When she returned, Matt and I pried the board with two screwdrivers, then Nancy turned on the flashlight and we saw the hydraulic ram disconnected from the fitting on the rudder post. Every time the rudder swung underneath and banged the hull, the fitting on the post tore into the wooden wall separating this stateroom from the next.

“We have to stop the rudder from swinging,” I said. “It could open up our hull.”

So we went back up on deck. The emergency tiller was heavy iron about eight feet long, with a fitting to attach to the rudder post. Once attached, it swung back and forth with the full force of the huge rudder beneath in large seas. We were not strong enough to stop it. Emi came very close to having her legs crushed between the tiller and the poop deck.

“Tie it off on the winches,” I yelled. The wind was over thirty knots and howling.

The others weren’t sure what to do, but Matt grabbed a spare halyard and I grabbed a dock line. We caught the end of the tiller, then wrapped the lines around the winches. The big primary winches were strong enough to pull the tiller to the center and hold it there.

“Okay,” I yelled over the wind. “We need to go below now and reattach it. Matt, we’ll need the big adjustable wrench and some of the larger C-wrenches, twenty-four and above. Emi and Nick, stay up here and make sure those lines stay on the tiller. Nancy, check on Barbara to make sure she’s all right.”

I was not happy to have one of my lenders onboard. The boat was new, and this kind of thing should not have been happening.
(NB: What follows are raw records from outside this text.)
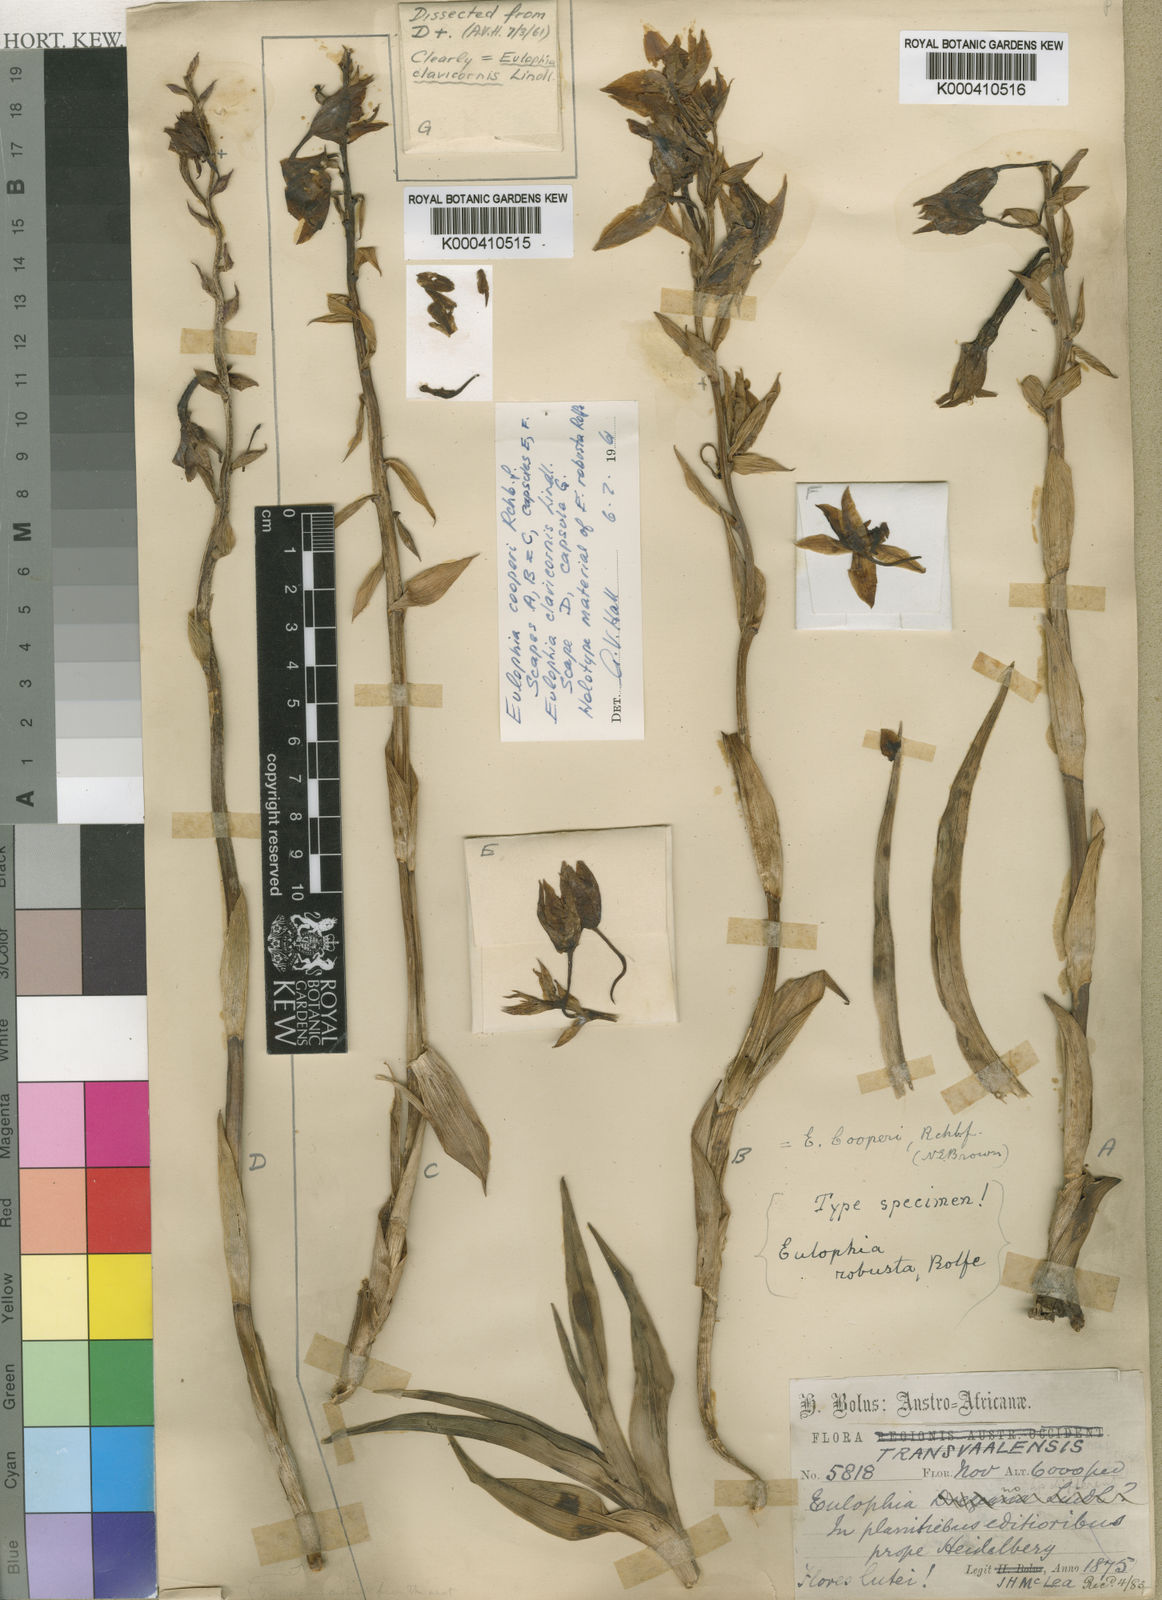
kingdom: Plantae
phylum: Tracheophyta
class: Liliopsida
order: Asparagales
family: Orchidaceae
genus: Eulophia
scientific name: Eulophia cooperi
When we went below, we could see the rudder post still moving a bit. So we tried tightening the lines with the winches, but there was no way to get it absolutely still in those seas. This was a problem, because the stainless steel shaft from the hydraulic ram had a threaded end that had to be screwed into the fitting on the rudder post. You can’t screw something in unless it’s lined up perfectly. I felt the despair I had felt on many occasions that summer and fall since the final stages of building and launch, when the sheer size and weight of the boat presented something too industrial to manage.

But for Matt, who had done hundreds of impossible, shitty tasks in worse weather on purse-seiners in southeastern Alaska, this was just another day at the office. He crawled down in with the rudder post and ram, at home with the rumble of the engines and the lurching back and forth in seas, and told me to line up the ram while he held the post in place. So I tried to line up the ram with one hand, ready with a wrench in the other.